Sometimes a work of art will catalyze or somehow potentiate something larger that happens outside it, like a war: Rilke's "Cornet" for the Austrians in WWI; Frost's poetry for the Americans in WWII; the Iliad for the Greek defenders against Persian invasions in 490 and 480 BCE; and so on. Jimi Hendrix's version of the U.S. National Anthem may have added something to the social friction that eventually caused the Vietnam War to contract to an end. [It seems the government did away with him, though this is not entirely clear; see the new book coming out in a few months by John Potash.] Of course this sort of historical potency beyond art itself is not what most artists are interested in or going after. So many reasons to make art, so many reasons not to. Just one good yes-reason is enough, provided you wield it to fend off the no-reasons.

Thanks for reaching out to me. I enjoy your blog.
I've always hoped to make a difference with my art. I changed my expectations though, from hopes of sweeping revolution, to small personal changes, like these blogs effect those who read them. Art like life if one is truly living effects change in the person viewing or in your case hearing. Even if it is as small as in a sullen glance or smile from someone else can change your mood. I've learned to take the production of art and society's reaction to it a lot less seriously, making the making of art (when I can do it) so much more enjoyable. So I guess what I'm saying is I agree with you!
It is 6:00 in the morning, 1st cup of coffee, rough night. So, simply, Yes.
Dear Destiny---This relates to your post..."Time for a new arts movement?"

Yes. With my 1st cup of coffee. And yes to a New Arts Movement. What you have written in your blog resonates inside me like a cello or a big brass WAKE UP gong.

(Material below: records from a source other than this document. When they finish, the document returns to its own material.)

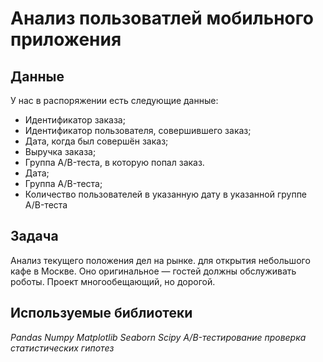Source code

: # Анализ пользоватлей мобильного приложения

## Данные

У нас в распоряжении есть следующие данные:

- Идентификатор заказа;
- Идентификатор пользователя, совершившего заказ;
- Дата, когда был совершён заказ;
- Выручка заказа;
- Группа A/B-теста, в которую попал заказ.
- Дата;
- Группа A/B-теста;
- Количество пользователей в указанную дату в указанной группе A/B-теста
 
## Задача

Анализ текущего положения дел на рынке. для открытия небольшого кафе в Москве. Оно оригинальное — гостей должны обслуживать роботы. Проект многообещающий, но дорогой. 


## Используемые библиотеки
*Рandas Numpy Matplotlib Seaborn Scipy A/B-тестирование проверка статистических гипотез*
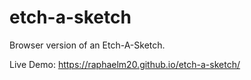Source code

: # etch-a-sketch
Browser version of an Etch-A-Sketch.

Live Demo: https://raphaelm20.github.io/etch-a-sketch/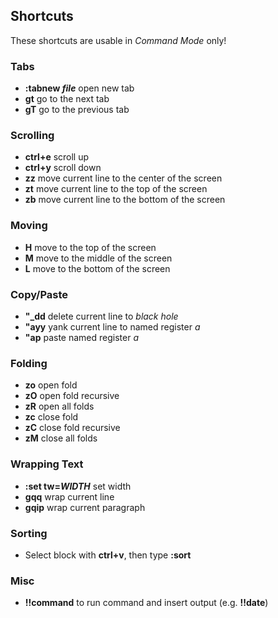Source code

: ## Shortcuts

These shortcuts are usable in *Command Mode* only!

### Tabs

- **:tabnew *file*** open new tab
- **gt** go to the next tab
- **gT** go to the previous tab

### Scrolling

- **ctrl+e** scroll up
- **ctrl+y** scroll down
- **zz** move current line to the center of the screen
- **zt** move current line to the top of the screen
- **zb** move current line to the bottom of the screen

### Moving

- **H** move to the top of the screen 
- **M** move to the middle of the screen 
- **L** move to the bottom of the screen 

### Copy/Paste

- **"_dd** delete current line to *black hole*
- **"ayy** yank current line to named register *a*
- **"ap** paste named register *a*

### Folding

- **zo** open fold
- **zO** open fold recursive
- **zR** open all folds
- **zc** close fold
- **zC** close fold recursive
- **zM** close all folds

### Wrapping Text

- **:set tw=*WIDTH*** set width
- **gqq** wrap current line
- **gqip** wrap current paragraph

### Sorting

- Select block with **ctrl+v**, then type **:sort**

### Misc

- **!!command** to run command and insert output (e.g. **!!date**)
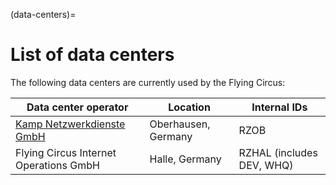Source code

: (data-centers)=

# List of data centers

The following data centers are currently used by the Flying Circus:

| Data center operator                   | Location            | Internal IDs |
| -------------------------------------- | ------------------- | ----------- |
| [Kamp Netzwerkdienste GmbH]            | Oberhausen, Germany | RZOB        |
| Flying Circus Internet Operations GmbH | Halle, Germany      | RZHAL (includes DEV, WHQ)    |

[kamp netzwerkdienste gmbh]: http://www.kamp.de/kamp-rechenzentrum.html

“Art is the emotional and intellectual expression, and subsequent personal revelation, of individual experience. The focus has moved from developing depth and honesty in individual expression, to celebrating innovations in material and technique that seek simply to shock, disturb or confound the viewers without taking them further into themselves or their world.”

“It is time for a new arts movement; time for artists to collectively define the direction we take in the 21st century. It is time to focus on those works which embody authenticity of expression over material manipulation, depth over observation, beauty (which does not mean pretty) over disturbing, clarity and insight over shock and confusion”

How do art movements begin? With people like us talking to each other. An honest recognition of our dissatisfaction with contemporary trends. What would we call the new movement? Maybe: "21st Century Ars Nova” Our art representing the sea- change between monophonic chant and polyphonic music, the transition from the Middle Ages to the Renaissance. What I hope for is a Renaissance, a return to humanism over the stylistic absurdities of the 20th century. Freedom from the perpetual self-deception of the term “avant-garde” ( the forward guard always becomes the rear guard---sometimes in less than 20 years.)

Help me think up a name for our art movement. --Chuck
"To believe art can change society or effect cultural norms is slippery." I enjoyed your article very much. I remember the first time I saw Bertolt Brecht's Mother Courage and felt so depressed, because it was the most brilliant anti-war piece and there was no way to gauge if it had made any sort of impression at all. I basically felt like, "well, that's been done already." I think the artist creates for himself first, is lucky if a viewer responds to - let alone purchases - the work. If it should have any cultural value is, I believe, grace.